### Supplied records
>>>

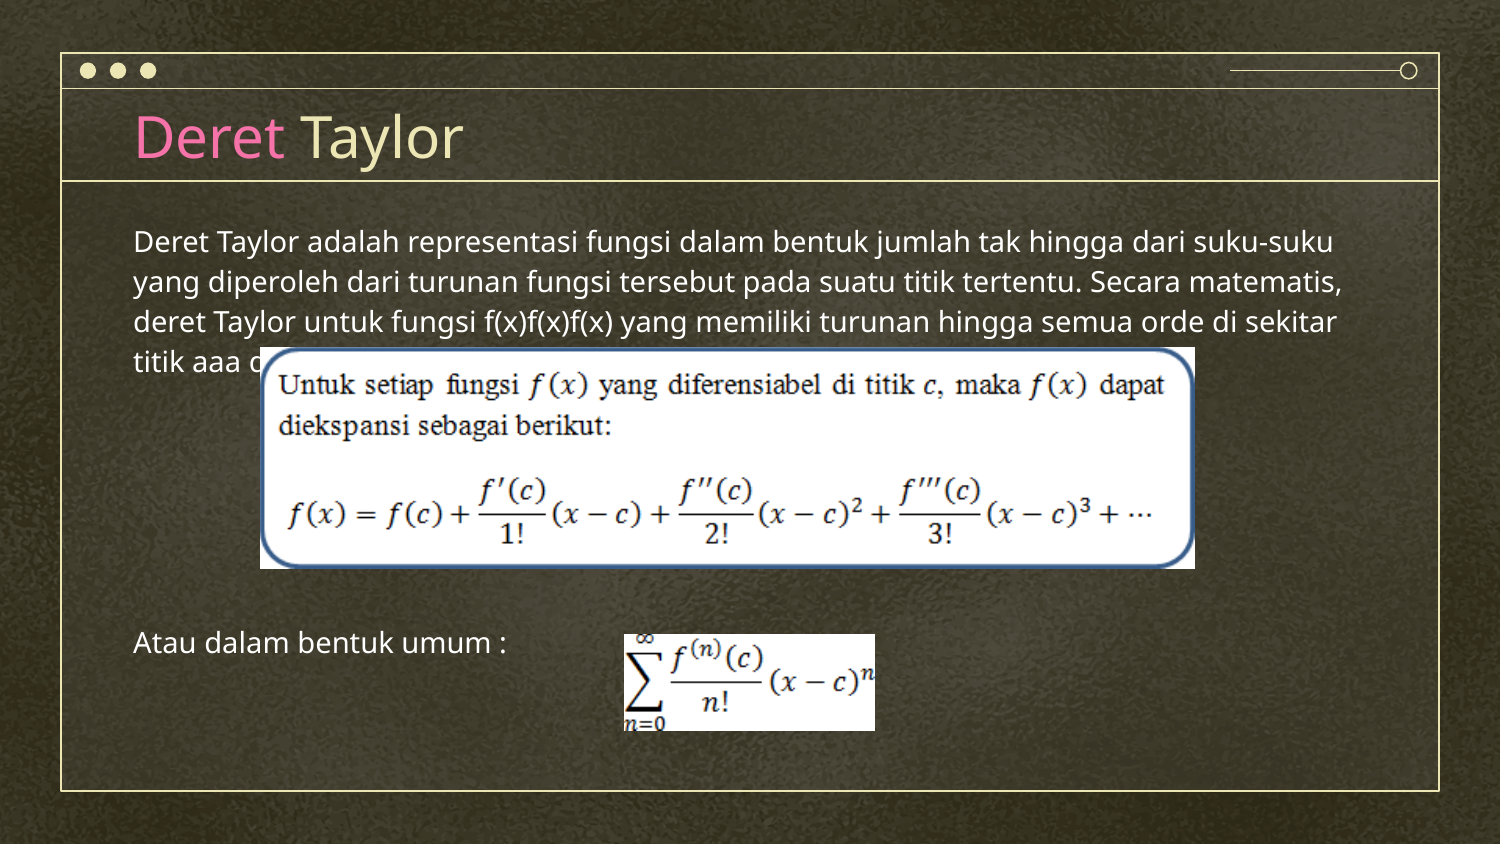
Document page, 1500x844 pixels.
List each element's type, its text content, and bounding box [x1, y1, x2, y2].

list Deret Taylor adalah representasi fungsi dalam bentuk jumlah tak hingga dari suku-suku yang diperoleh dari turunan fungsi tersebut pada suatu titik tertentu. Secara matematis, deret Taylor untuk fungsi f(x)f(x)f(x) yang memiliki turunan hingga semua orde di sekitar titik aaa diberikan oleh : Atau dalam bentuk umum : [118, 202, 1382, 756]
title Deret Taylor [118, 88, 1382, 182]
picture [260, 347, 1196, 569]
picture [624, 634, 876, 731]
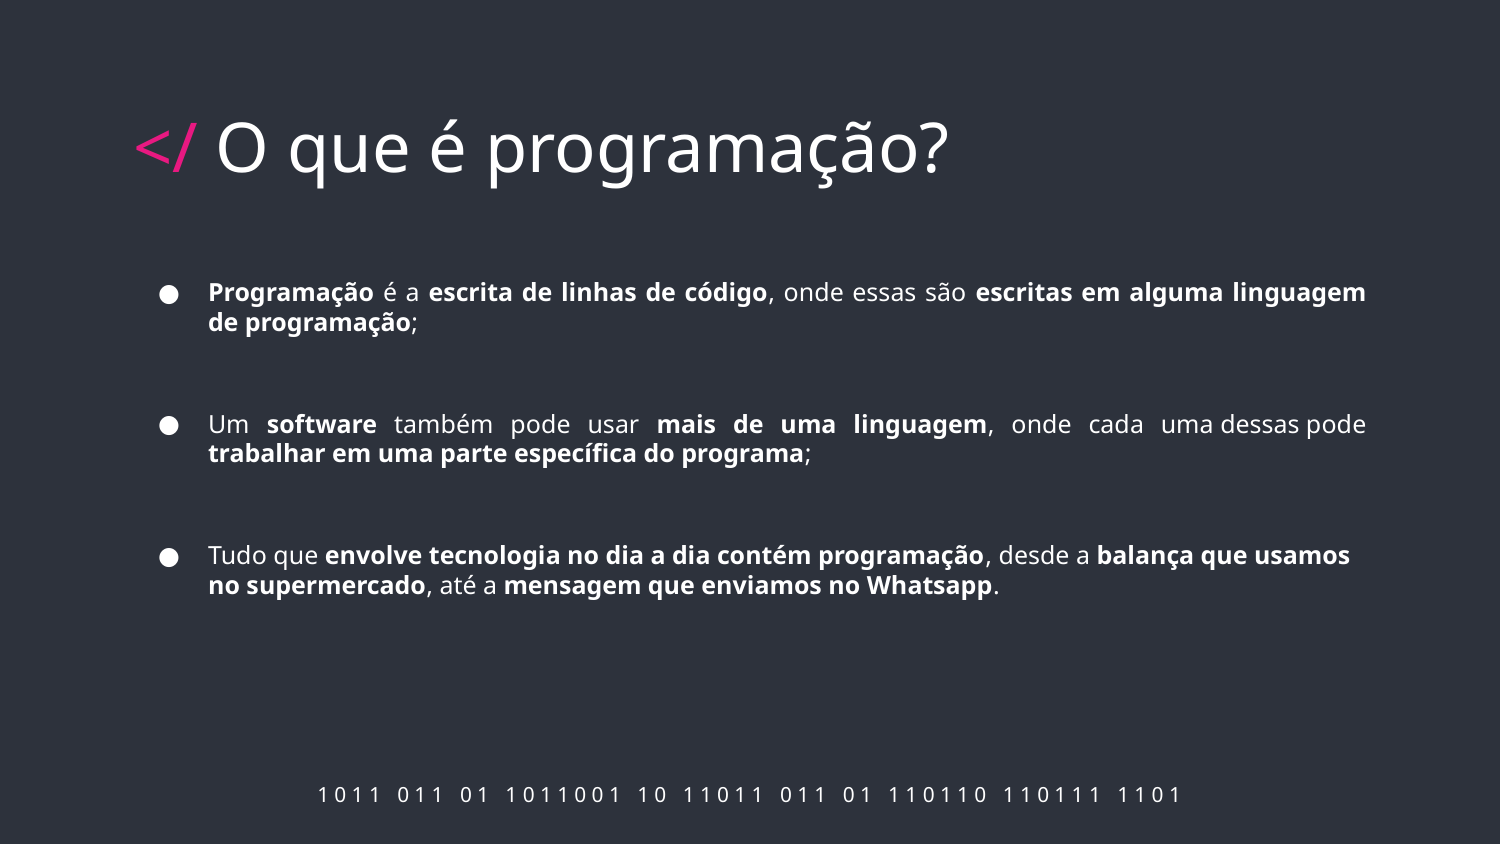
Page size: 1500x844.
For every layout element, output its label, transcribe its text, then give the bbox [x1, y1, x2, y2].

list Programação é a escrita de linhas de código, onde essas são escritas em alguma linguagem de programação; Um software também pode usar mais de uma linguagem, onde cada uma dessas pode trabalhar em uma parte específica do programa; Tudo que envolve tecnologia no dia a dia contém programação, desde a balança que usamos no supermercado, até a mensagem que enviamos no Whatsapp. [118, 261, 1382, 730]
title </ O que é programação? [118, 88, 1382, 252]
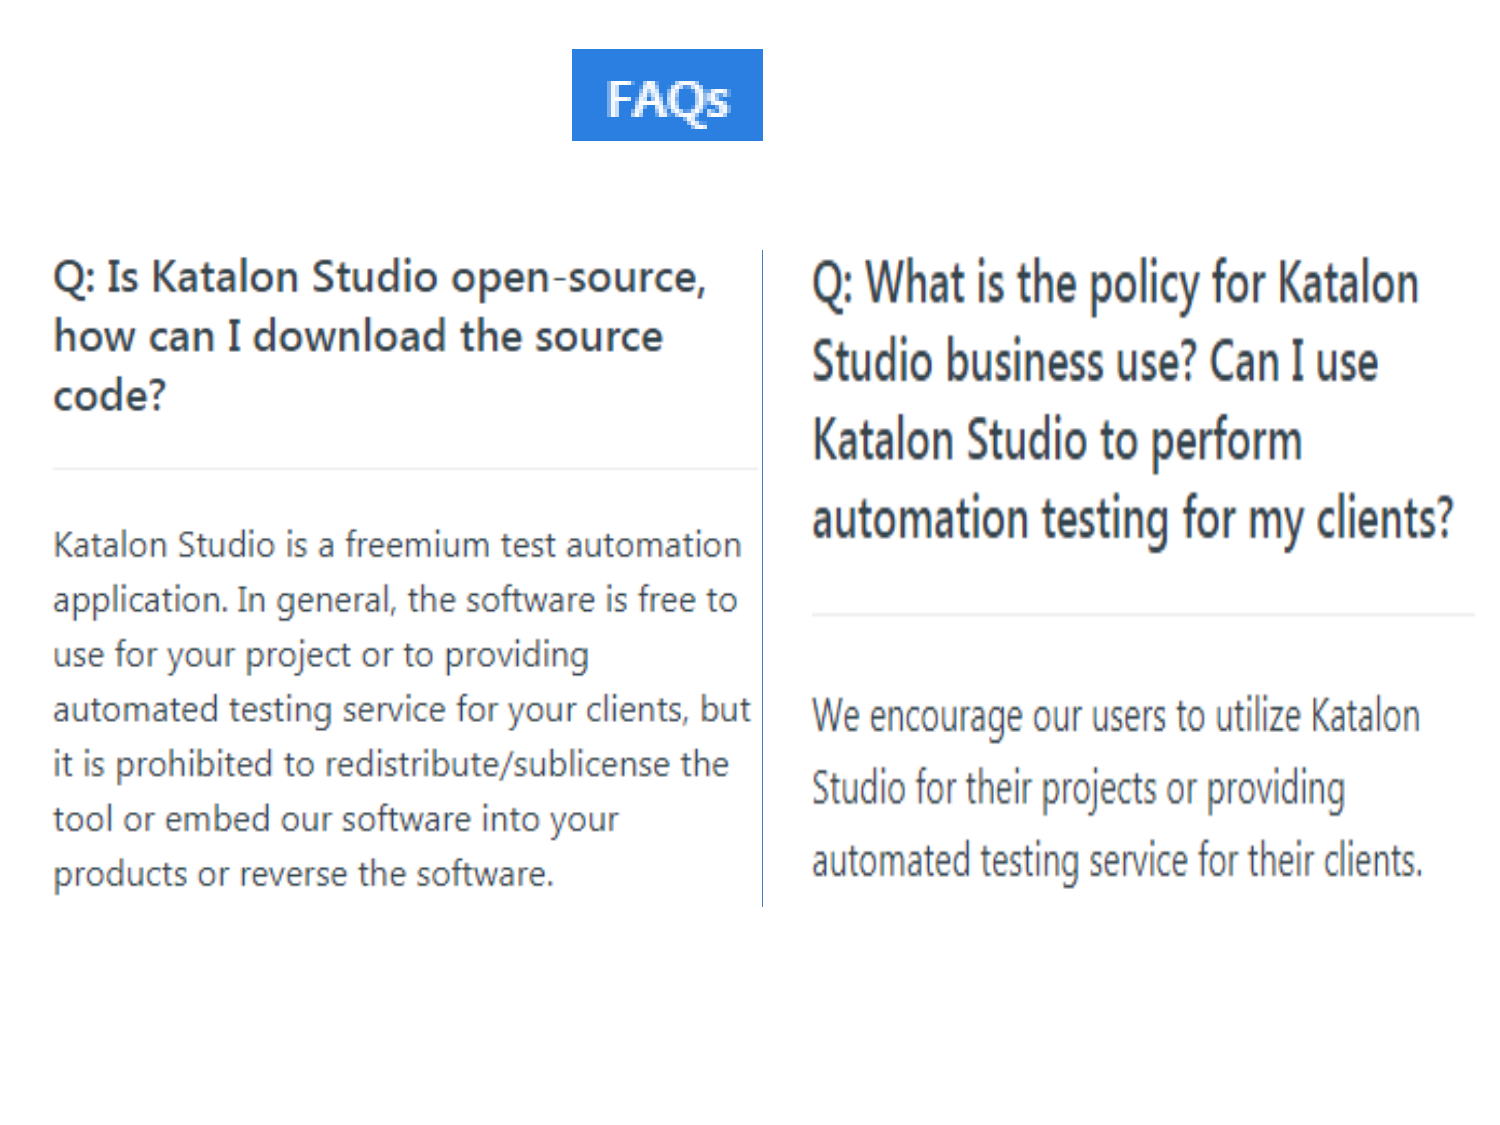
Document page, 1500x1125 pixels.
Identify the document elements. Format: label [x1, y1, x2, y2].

<<<
>>>

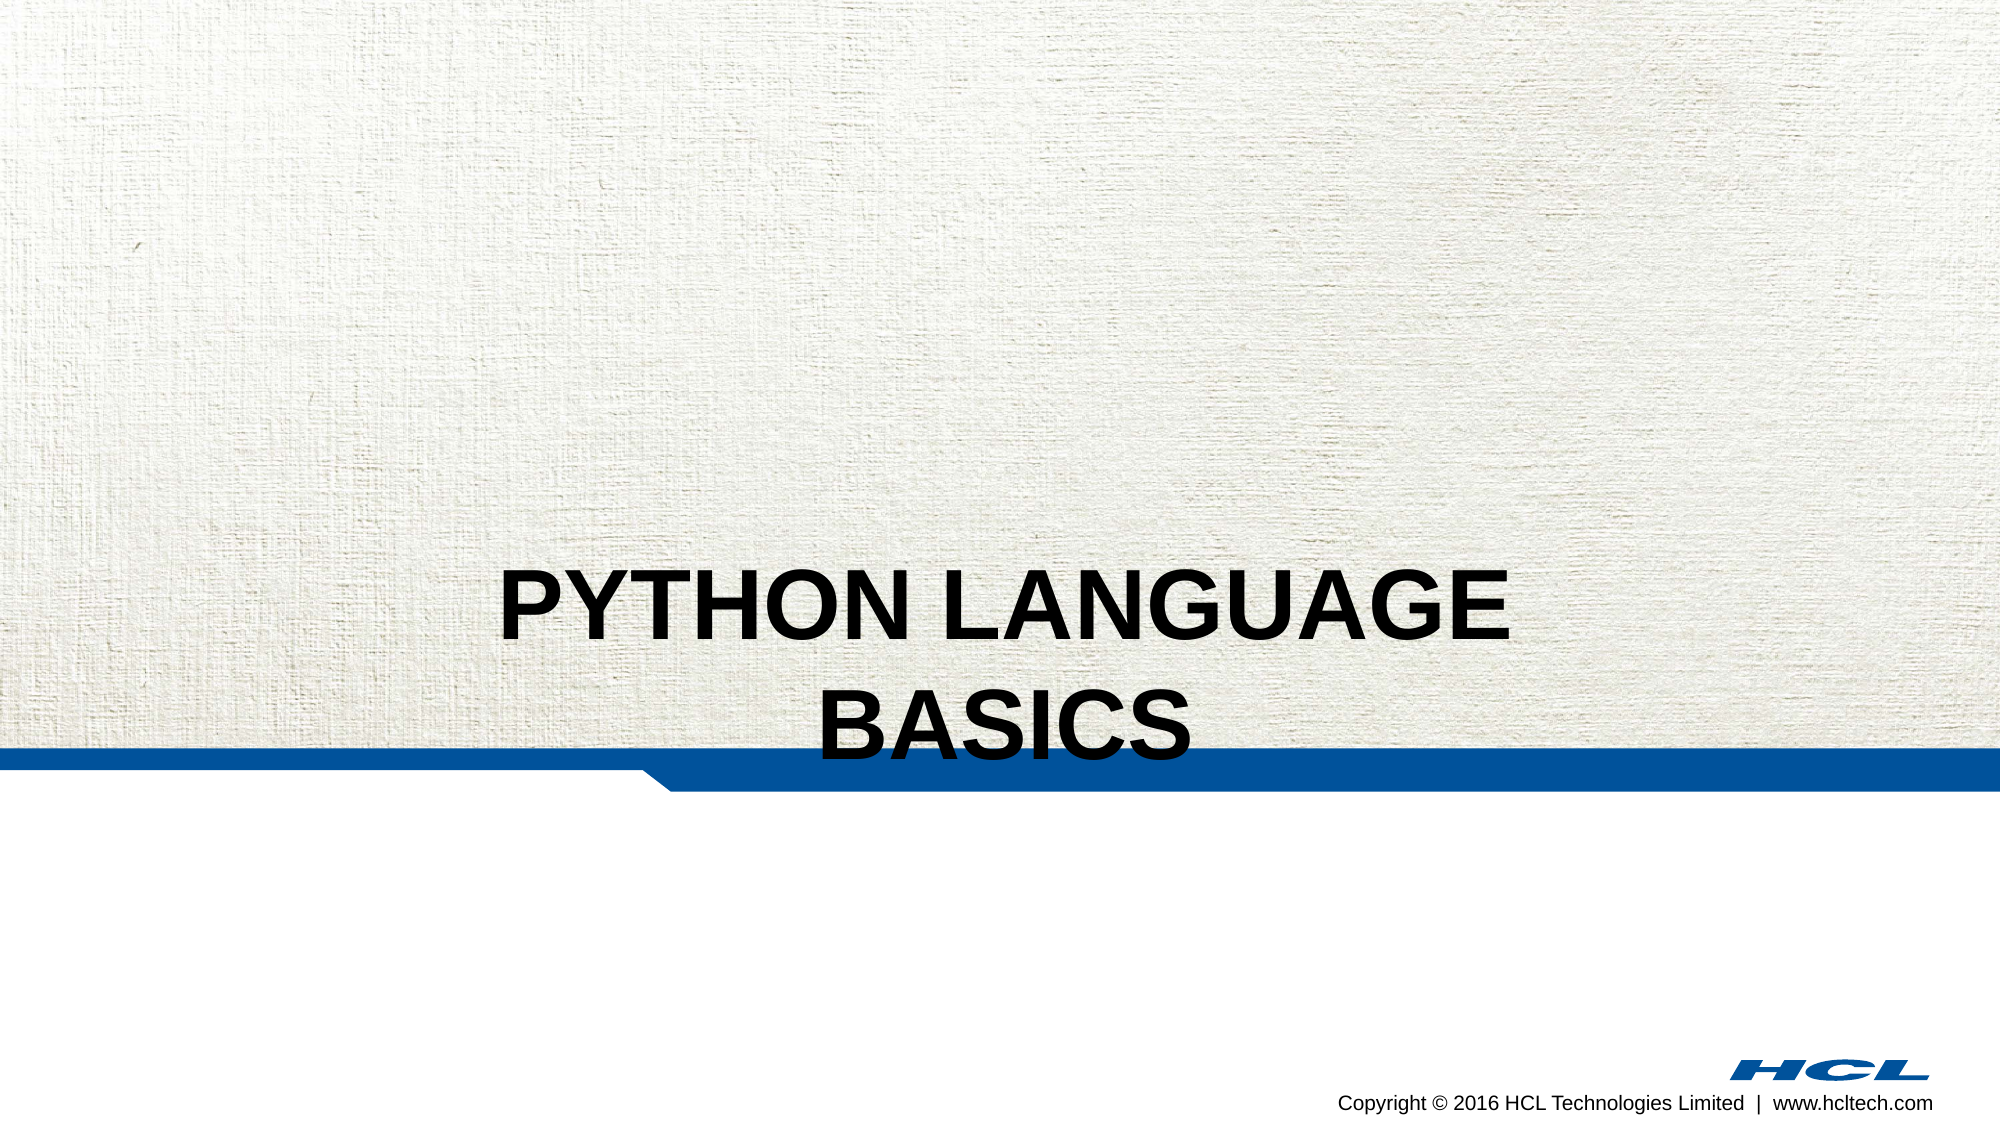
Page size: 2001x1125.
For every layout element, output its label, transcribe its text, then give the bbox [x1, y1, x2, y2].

<<<
>>>

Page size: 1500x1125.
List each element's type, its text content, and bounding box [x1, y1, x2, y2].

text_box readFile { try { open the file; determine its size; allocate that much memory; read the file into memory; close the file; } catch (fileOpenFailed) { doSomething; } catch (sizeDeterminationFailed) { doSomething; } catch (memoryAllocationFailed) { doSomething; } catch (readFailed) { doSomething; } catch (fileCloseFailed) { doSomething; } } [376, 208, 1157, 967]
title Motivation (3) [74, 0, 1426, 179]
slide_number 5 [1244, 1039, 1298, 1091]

<<<

From the records above, copy exactly the stretch from the line holding "Document page, 1500x844 pixels." through the line holding "Page size: 1500x844.", both ends included, without the pictures.

### Answer box
Document page, 1500x844 pixels.
List each element's type, its text content, and bounding box [x1, y1, x2, y2].

list Deret Taylor adalah representasi fungsi dalam bentuk jumlah tak hingga dari suku-suku yang diperoleh dari turunan fungsi tersebut pada suatu titik tertentu. Secara matematis, deret Taylor untuk fungsi f(x)f(x)f(x) yang memiliki turunan hingga semua orde di sekitar titik aaa diberikan oleh : Atau dalam bentuk umum : [118, 202, 1382, 756]
title Deret Taylor [118, 88, 1382, 182]
picture [260, 347, 1196, 569]
picture [624, 634, 876, 731]
Page size: 1500x844.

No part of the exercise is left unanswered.